A capacidade dos chatbots de IA têm avançado a um ritmo excessivamente rápido, à medida que os modelos que os executam melhoram e, a par disso, dificultam a distinção entre a IA e os seres humanos.
Nos últimos meses, de facto, temos acompanhado uma tendência, na qual as pessoas parecem recorrer-lhes para tudo e mais alguma coisa (quase literalmente).
Indo da amizade ao romance, passando até por conselhos relacionados com suicídio e homicídio, os utilizadores têm ido além do razoável com os chatbots, levantando questões relativamente à sua proteção.
Califórnia quer tomar medidas sobre os chatbots
De forma “pioneira no país”, o governador da Califórnia, Gavin Newsom, assinou uma nova lei que exigirá que os chatbots informem explicitamente aos utilizadores que são “gerados artificialmente e não humanos”.

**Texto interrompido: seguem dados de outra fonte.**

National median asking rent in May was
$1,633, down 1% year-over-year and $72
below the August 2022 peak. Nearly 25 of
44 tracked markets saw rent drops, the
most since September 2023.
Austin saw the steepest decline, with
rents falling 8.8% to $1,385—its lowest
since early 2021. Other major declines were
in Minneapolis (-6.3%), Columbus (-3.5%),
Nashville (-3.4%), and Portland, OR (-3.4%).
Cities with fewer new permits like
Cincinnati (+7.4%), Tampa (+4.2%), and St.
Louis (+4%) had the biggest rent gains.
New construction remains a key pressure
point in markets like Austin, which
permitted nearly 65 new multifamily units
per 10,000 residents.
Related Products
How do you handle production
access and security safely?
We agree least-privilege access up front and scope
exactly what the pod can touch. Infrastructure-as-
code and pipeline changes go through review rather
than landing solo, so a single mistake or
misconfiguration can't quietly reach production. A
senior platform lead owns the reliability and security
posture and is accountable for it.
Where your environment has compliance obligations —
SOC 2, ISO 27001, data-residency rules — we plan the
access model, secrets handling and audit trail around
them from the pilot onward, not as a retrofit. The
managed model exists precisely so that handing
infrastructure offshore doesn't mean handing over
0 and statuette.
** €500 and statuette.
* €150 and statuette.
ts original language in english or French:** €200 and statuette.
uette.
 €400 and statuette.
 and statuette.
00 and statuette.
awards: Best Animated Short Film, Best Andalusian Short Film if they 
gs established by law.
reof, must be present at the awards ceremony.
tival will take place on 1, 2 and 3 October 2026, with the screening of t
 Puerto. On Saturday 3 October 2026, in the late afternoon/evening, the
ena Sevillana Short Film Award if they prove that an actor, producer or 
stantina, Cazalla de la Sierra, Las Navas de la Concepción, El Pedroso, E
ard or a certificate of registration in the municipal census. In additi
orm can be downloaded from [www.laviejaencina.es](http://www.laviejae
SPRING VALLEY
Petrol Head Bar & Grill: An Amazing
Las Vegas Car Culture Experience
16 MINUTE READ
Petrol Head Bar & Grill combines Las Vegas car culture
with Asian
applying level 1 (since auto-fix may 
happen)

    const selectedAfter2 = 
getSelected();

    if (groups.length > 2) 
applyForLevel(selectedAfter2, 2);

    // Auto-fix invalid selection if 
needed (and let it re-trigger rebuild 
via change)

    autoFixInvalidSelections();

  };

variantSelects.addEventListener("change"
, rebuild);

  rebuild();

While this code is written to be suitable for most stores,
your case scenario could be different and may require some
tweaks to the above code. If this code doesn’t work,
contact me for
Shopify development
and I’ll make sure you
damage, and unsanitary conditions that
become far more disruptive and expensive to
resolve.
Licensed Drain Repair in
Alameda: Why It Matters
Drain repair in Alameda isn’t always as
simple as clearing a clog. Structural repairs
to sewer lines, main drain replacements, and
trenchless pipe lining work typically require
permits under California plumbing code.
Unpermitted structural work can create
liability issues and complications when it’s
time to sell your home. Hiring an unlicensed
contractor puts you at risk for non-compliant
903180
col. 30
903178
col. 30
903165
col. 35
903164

Desta forma, é esperado que o novo projeto de lei, a Lei do Senado 243, ajude a reduzir a frequência com que as pessoas ficam confusas sobre a realidade da “companhia” dos chatbots de IA com os quais interagem.
Em vigor a partir do dia 1 de julho de 2027, o projeto de lei afirma que “se uma pessoa sensata que interage com um chatbot de companhia for induzida a acreditar que está a interagir com um humano”, a empresa responsável pelo desenvolvimento do chatbot deve fornecer uma notificação clara de que o chatbot não é humano.
De ressalvar, no entanto, que não está prevista a aplicação da lei a chatbots de atendimento ao cliente ou assistentes de voz, nos quais a IA não mantém uma relação clara e consistente com o utilizador.
Os principais alvos são, portanto, chatbots de IA como o ChatGPT, Gemini e Claude, de utilização mais frequente e contínua.